Since the success of the remake of The Ring, Hollywood has stood up and took notice of the Japanese horror scene. The next Asian remake coming our way is The Grudge. Sam Raimi was supposedly so impressed by it that he decided to produce it personally. The same director of the original will be back at the helm for the American version. Before I go onto the review, I am going to give you a bit of the history around the original. Ju-on which it’s known by in Asia, actually began as a pair of low budget TV movies released in 2000. After its initial success the same filmmaker directed bigger budgeted remakes of both films for theatrical release. I got the chance to see the original remake at this year’s Toronto International Film Festival. The sequel remake has just been released in Japan. After viewing The Grudge, I clearly understood what all the hype is all about.
The story focuses around your average everyday house in which a brutal death of a family happened in the past. The former inhabitants’ ghosts begin to terrorize anyone who dares to live there or who simply walks through its door. The film is more structure-based than story driven. What follows is a series of set pieces in which the family of ghosts wreck havoc on all its prey.

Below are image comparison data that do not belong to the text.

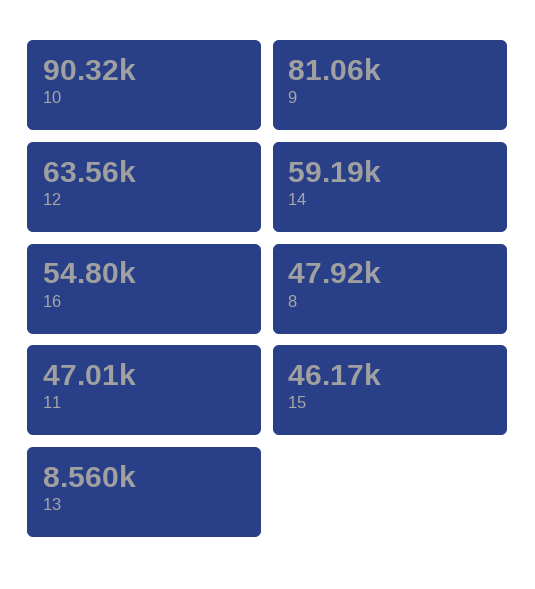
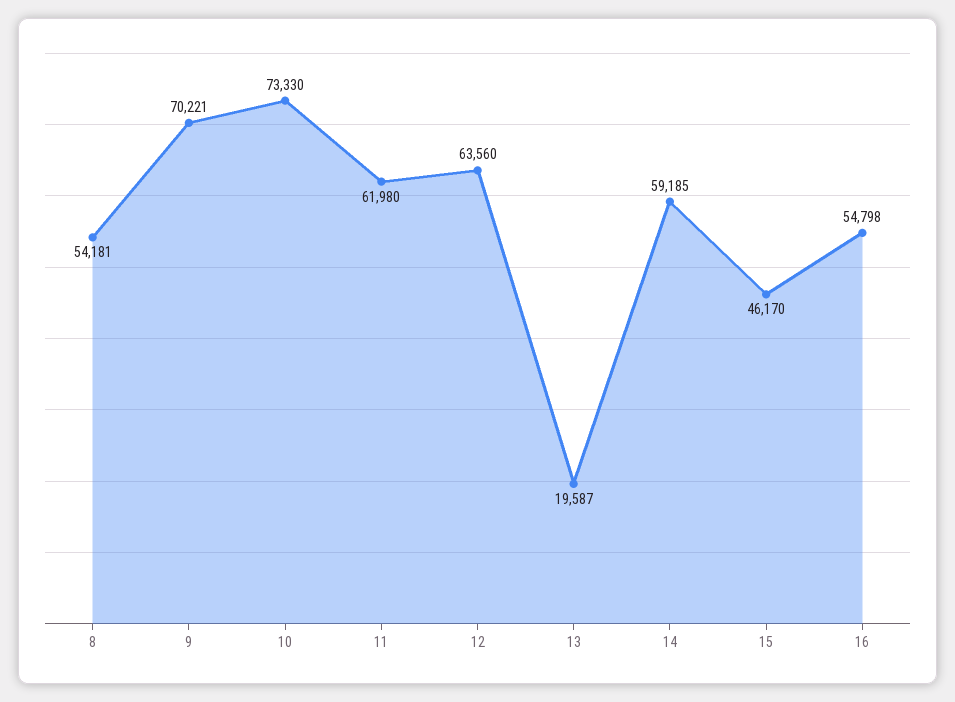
  {
-   "10": 90320,
+   "10": 73330,
-   "9": 81060,
+   "9": 70221,
    "12": 63560,
    "14": 59185,
    "16": 54798,
-   "8": 47920,
+   "8": 54181,
-   "11": 47010,
+   "11": 61980,
    "15": 46170,
-   "13": 8560
+   "13": 19587
  }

There is not much beyond the premise. But what they make up for lack of plot is the film’s cool out of sequence structure. There are a lot of intricate clues placed throughout the film. Even the smallest of details provide great some great insight in the characters’ background story. The Grudge surprisingly grows stronger and richer with each viewing. Another great attribute is that there are no major special effects apparent. The creepy score and sound design help create the film’s uncomfortable atmosphere. The look of the ghosts is simple enough but will surely stay with you for some time. The performances of the ghosts are terrifying.
Director Takashi Shimizu masterfully turns up the tension to the max. Aside from the opening scene, there is really no gore. The brilliance of the film is how it builds the suspense and then knocks you out of your seat with some of the most frightening and surreal images in horror. The atmosphere is dark and ominous. Shimizu knows that what we can’t explain can be far more eerie. Just imagine the classic nightmarish image from Ringu or the Hollywood remake in which the little girl crawls out of the television screen and loop to the 90 minute length. The Grudge is in the tradition of that scene except it surpasses it. The pacing is slow but unrelenting. Each set piece is packed with great scares and some genuinely inventive imagery.
Despite the one-note premise, The Grudge is one scary horror film. It’s a nightmare ride that never lets the viewer go. I think it matches The Ring in the creepy-as-hell department. I urge you all to go out and see the original before the remake releases. If getting scared is your thing then you won’t find a better flick.